A verdade é que o poeta não foge á fragmentação que o confronto com o seu plural
acarreta, antes a procura, como único caminho para o encontro consigo mesmo, já
que “Ser um é cadeia, /Ser eu não é ser”, mas sabe que esse é um caminho sem
retorno e que cada um dos fragmentos ou a totalidade dos fragmentos em que a sua
alma de estilhaçou jamais lhe devolverão a unidade perdida. Como afirma num
poema “Torno-me eles e não eu.” Ou num outro “Partiu-se o espelho mágico em que
me revia idêntico, e em cada fragmento fatídico vejo só um bocado de mim.”.

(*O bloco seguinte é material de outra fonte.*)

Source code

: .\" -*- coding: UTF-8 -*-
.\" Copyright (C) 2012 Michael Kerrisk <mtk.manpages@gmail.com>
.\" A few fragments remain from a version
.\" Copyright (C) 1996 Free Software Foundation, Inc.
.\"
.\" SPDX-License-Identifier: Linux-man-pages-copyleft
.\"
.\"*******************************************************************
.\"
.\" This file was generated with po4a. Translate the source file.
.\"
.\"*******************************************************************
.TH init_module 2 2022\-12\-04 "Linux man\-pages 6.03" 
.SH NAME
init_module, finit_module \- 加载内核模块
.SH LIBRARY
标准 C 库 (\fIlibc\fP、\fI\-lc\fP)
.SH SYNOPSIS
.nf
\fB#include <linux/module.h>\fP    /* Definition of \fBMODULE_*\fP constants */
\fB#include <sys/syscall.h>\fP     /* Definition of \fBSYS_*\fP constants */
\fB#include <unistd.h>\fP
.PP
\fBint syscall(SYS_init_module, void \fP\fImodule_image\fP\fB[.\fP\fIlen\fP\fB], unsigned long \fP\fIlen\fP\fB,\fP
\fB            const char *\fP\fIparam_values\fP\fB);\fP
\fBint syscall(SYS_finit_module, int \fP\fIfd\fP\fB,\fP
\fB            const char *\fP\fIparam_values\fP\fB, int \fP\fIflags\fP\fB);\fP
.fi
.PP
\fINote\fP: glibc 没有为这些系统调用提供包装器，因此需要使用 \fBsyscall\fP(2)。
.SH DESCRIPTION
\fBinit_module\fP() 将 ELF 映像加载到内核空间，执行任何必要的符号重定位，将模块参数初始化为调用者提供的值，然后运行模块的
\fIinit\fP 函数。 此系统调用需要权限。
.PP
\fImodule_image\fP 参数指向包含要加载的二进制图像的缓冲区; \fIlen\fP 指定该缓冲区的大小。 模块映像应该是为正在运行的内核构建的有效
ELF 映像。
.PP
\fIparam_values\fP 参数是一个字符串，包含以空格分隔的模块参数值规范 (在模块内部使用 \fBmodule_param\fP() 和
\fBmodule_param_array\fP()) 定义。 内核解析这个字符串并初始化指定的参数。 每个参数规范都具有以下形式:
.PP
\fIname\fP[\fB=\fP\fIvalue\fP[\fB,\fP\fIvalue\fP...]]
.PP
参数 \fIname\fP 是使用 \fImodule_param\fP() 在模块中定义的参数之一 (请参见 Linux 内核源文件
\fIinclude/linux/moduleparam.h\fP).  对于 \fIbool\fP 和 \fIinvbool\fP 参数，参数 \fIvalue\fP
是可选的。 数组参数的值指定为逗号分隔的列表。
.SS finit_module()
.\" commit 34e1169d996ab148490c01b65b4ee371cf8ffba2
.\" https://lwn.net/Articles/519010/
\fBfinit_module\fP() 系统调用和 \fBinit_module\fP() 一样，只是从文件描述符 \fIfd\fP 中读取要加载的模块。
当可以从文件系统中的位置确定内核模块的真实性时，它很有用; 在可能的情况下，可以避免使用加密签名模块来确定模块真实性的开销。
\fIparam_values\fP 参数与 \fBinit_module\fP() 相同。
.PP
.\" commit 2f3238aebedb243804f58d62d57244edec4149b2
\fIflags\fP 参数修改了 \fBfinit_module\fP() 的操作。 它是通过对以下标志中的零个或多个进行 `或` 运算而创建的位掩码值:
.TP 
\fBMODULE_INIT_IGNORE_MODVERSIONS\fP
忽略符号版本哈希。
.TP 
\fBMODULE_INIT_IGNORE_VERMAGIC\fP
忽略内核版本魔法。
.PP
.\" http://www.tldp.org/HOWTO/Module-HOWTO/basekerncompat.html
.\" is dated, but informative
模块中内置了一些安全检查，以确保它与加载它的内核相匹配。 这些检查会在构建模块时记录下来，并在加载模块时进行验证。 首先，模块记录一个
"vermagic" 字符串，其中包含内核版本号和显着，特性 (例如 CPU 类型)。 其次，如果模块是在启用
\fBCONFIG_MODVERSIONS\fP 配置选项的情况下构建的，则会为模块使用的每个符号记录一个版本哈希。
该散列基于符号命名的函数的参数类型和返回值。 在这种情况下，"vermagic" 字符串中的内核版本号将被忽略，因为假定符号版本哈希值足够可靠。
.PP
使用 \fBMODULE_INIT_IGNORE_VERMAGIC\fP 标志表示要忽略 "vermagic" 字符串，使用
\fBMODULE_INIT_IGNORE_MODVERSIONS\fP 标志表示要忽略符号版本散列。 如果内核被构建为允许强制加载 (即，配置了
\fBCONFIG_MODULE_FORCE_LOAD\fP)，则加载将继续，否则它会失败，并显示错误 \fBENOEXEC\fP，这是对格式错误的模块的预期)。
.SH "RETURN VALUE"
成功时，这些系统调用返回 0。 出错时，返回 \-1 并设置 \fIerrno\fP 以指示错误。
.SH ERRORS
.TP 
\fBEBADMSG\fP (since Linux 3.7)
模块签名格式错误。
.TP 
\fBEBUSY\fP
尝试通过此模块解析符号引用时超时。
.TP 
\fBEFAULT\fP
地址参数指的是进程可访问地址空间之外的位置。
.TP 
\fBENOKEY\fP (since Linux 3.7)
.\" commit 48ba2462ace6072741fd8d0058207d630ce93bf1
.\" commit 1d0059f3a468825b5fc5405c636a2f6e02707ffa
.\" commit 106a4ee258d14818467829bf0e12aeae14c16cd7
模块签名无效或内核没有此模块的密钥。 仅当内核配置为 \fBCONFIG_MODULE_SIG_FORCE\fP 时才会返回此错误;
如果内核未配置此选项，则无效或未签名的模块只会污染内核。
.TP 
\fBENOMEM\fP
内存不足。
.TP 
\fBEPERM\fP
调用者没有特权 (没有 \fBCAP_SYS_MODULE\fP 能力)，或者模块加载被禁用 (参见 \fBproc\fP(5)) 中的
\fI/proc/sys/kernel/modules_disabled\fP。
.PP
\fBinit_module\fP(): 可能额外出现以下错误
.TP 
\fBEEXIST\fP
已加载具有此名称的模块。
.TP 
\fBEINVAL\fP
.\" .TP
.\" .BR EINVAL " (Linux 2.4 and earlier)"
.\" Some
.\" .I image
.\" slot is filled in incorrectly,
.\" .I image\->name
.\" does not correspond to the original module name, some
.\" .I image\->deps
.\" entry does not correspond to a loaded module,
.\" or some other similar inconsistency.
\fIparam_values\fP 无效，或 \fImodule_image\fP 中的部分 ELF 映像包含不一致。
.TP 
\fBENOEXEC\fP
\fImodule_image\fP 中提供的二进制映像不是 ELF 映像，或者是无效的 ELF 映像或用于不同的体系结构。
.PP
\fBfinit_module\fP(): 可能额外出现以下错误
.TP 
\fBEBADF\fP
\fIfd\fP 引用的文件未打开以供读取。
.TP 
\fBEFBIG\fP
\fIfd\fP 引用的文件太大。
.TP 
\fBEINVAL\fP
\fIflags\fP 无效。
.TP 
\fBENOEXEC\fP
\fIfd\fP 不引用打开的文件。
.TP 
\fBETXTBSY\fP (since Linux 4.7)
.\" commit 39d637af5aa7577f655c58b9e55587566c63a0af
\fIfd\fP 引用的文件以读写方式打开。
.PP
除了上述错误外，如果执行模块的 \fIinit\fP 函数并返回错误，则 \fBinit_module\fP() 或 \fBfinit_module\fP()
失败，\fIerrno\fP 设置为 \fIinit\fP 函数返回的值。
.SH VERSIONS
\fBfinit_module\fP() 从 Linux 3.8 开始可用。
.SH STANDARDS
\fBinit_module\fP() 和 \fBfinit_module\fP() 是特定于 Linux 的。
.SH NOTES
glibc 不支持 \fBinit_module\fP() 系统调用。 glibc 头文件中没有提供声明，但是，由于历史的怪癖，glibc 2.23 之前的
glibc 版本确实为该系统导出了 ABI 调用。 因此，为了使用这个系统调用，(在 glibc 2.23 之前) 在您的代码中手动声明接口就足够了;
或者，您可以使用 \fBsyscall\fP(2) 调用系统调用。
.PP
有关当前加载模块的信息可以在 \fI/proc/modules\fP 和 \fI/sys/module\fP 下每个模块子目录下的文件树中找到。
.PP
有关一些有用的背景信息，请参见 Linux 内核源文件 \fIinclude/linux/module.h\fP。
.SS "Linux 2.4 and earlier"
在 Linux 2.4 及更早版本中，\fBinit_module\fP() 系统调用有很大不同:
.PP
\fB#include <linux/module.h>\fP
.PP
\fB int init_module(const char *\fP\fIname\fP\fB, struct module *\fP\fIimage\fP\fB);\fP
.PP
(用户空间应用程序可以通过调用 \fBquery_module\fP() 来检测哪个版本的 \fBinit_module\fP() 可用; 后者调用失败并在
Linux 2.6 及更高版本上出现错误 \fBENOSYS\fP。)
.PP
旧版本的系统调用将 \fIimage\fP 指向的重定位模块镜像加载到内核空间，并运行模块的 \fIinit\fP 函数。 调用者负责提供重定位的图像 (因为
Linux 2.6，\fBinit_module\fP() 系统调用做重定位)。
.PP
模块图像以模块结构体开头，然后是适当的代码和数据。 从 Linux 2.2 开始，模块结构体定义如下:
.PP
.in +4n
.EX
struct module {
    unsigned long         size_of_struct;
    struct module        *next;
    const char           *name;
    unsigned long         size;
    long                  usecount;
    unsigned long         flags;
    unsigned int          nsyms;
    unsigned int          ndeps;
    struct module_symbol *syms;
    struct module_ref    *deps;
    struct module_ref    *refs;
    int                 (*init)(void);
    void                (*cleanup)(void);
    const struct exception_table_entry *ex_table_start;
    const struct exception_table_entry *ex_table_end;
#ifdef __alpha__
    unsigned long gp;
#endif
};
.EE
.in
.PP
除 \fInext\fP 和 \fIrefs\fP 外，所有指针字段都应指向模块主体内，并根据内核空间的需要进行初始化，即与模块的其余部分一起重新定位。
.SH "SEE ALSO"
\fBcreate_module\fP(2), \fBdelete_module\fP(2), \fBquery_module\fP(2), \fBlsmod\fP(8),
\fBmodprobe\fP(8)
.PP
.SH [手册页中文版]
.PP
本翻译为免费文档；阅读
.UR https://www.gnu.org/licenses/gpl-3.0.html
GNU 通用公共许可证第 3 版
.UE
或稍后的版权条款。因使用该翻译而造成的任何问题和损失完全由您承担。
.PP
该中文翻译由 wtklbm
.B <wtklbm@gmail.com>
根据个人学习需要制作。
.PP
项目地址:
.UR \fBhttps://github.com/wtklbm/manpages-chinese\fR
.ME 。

Além é uma palavra que podemos associar á poesia de Fernando Pessoa ortónimo. É
que, impelindo pela sua permanente inquietação, sente que “tudo é do outro lado”,
tudo está para além do muro ou para além da curva da estrada. Por isso, o sonho é
preciso, é preciso ir ao encontro do jardim encantado ou da ilha do sul, mesmo que
saiba que os “sonhos são dores” e “que não é com ilhas do fim do mundo / que cura a
alma seu mal profundo”. Mesmo que o sonho o afaste da vida e dos outros, o impeça
de viver a vida como ela é ou parece ser. E é muitas vezes com resignação que aceita
o desajuste entre a realidade e o sonho, continuando que interrogar-se se este não
será mais real que aquela.
A criança que foi é como o gato que brinca na rua ou a ceifeira cuja sorte o poeta
inveja, já que sentem alegria e satisfação sem saberem que a sentem, ao contrário
do poeta que já não pode sentir essa alegria sem pensar nela, e consequentemente,
deixa-la de senti-la. “O que em mim esta pensando” afirma tristemente ao ouvir o
canto da ceifeira que “Ondula como um canto de ave”. A dor de pensar, é assim,
outro dos temas da poesia de Pessoa ortónimo, o poeta fingidor que procura escrever
distanciado do sentimento, já que a “composição de um poema lírico deve ser feita
não no momento da emoção, mas no momento da recordação dela” e, por isso, a
poesia não pode ser a expressão directa de uma emoção vivida, mas a expressão
directa do rasto dessa emoção. Para Pessoa, a poesia é, pois, fingimento poético.